Te convirtieron en un auto-se burla el chico.

¿Quién lo dice?-inquiere ella con desdén mirando su traje-¿Eres el conductor de un carro de caramelos? porque luces como una paleta andante.

Y no me has visto con el bigote postizo-añade el chico haciendo que ella suelte una carcajada-es verde y gira. Lucimos patéticos, con esto y nuestros mentores golpeandose en el tren...

No volverá a pasar-ambos se dan la vuelta para observar a su mentora Haylee, vestida con un sencillo traje negro, está pálida y tiembla un poco, pero su voz se oye firme-necesito hablar con ustedes

¿Que pasa?-inquiere Hanna

No, aquí no-dice mirando a todos lados-síganme-Ambos se miran inquietos y caminan detrás de ella ¿Que querrá decirles con tanto secretismo?.

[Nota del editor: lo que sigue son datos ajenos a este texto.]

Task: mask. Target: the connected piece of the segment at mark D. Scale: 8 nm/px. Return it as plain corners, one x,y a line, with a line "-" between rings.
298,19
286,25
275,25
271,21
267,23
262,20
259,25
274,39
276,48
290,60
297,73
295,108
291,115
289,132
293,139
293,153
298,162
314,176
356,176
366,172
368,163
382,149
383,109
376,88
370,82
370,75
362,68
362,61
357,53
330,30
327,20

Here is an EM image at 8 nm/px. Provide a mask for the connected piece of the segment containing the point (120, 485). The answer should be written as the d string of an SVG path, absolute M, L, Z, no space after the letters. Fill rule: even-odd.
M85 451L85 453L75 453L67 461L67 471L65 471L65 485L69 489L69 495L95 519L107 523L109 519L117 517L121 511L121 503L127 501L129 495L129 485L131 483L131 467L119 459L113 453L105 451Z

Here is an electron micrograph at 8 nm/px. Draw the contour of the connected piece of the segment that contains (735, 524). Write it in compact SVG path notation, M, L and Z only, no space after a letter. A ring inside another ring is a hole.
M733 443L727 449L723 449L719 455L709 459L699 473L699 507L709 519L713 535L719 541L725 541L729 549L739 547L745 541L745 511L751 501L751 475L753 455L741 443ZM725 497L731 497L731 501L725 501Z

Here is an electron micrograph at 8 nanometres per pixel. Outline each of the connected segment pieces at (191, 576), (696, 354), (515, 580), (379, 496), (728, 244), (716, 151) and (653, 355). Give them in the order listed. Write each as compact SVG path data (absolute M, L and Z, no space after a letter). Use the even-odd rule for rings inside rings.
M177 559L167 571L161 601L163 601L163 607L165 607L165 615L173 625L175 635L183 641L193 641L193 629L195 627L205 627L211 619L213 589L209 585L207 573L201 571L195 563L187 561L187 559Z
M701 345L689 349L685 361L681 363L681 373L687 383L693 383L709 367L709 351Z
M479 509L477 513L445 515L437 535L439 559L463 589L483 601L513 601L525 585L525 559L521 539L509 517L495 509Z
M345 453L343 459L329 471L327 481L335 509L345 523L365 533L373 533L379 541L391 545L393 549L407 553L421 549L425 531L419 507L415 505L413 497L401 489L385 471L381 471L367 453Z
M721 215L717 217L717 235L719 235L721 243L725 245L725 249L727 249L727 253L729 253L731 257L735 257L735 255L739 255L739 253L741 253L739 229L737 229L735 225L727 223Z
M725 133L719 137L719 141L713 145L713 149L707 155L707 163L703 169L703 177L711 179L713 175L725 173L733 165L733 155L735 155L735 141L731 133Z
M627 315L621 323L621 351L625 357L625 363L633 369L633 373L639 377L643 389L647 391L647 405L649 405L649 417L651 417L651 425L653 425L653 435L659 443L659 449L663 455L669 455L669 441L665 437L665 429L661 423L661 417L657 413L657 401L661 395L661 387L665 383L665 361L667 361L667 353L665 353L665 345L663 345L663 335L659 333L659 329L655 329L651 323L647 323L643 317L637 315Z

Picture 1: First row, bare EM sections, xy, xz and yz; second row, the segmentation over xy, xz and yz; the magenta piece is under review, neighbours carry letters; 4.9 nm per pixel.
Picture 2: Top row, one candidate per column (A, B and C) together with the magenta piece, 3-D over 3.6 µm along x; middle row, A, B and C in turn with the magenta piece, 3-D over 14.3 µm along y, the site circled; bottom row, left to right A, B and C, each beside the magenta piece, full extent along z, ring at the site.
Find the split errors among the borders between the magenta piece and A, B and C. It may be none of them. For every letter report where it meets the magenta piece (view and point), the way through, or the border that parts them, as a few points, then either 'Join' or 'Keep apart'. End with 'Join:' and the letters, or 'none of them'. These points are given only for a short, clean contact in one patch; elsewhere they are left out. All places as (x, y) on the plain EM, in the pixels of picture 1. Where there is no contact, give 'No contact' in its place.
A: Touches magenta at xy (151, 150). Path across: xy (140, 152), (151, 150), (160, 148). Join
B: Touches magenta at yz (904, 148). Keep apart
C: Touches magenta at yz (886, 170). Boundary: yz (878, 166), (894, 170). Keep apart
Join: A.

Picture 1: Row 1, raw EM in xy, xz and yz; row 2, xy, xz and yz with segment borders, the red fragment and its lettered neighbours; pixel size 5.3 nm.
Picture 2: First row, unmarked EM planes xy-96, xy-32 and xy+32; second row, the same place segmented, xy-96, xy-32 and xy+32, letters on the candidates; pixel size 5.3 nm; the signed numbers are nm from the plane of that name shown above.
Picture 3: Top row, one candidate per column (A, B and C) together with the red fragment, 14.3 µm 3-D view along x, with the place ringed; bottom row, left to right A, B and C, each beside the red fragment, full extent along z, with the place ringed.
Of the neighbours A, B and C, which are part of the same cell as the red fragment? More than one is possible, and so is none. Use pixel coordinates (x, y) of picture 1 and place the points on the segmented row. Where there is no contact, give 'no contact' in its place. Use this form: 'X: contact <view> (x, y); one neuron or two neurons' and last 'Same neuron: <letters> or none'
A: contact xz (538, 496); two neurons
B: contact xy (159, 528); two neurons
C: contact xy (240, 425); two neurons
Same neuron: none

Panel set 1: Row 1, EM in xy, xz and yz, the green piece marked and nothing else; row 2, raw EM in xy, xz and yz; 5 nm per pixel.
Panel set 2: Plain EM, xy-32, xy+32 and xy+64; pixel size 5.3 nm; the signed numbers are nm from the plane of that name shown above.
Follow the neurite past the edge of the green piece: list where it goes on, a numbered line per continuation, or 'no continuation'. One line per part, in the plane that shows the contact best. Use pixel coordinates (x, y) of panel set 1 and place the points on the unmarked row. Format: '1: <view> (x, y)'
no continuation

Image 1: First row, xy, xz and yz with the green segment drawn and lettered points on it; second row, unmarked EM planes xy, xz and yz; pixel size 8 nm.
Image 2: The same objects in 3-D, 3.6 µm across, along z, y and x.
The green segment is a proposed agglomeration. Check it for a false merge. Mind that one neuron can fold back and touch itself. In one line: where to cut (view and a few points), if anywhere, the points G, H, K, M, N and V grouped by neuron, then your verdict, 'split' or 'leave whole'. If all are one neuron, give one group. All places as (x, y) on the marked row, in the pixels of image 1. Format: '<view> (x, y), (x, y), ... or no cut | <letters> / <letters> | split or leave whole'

¡oh allí están!-exclama Arvina, su escolta del capitolio-pensé que los había perdid... ¿Haylee?-sus ojos rojos se clavan en la chica-¿Estás... limpia?

Lo intento-responde con una sonrisa algo rota-Hixton está en el tren todavía, ¿Puedes ver que esté bien? lo estoy limpiando pero...

Si, descuida-interrumpe la mujer-yo me encargo-Haylee asiente y sigue caminando, los guía hasta el cuarto donde un grupo de parlanchines sirvientes del capitolio les pusieron en belleza base cero y cierra las puertas.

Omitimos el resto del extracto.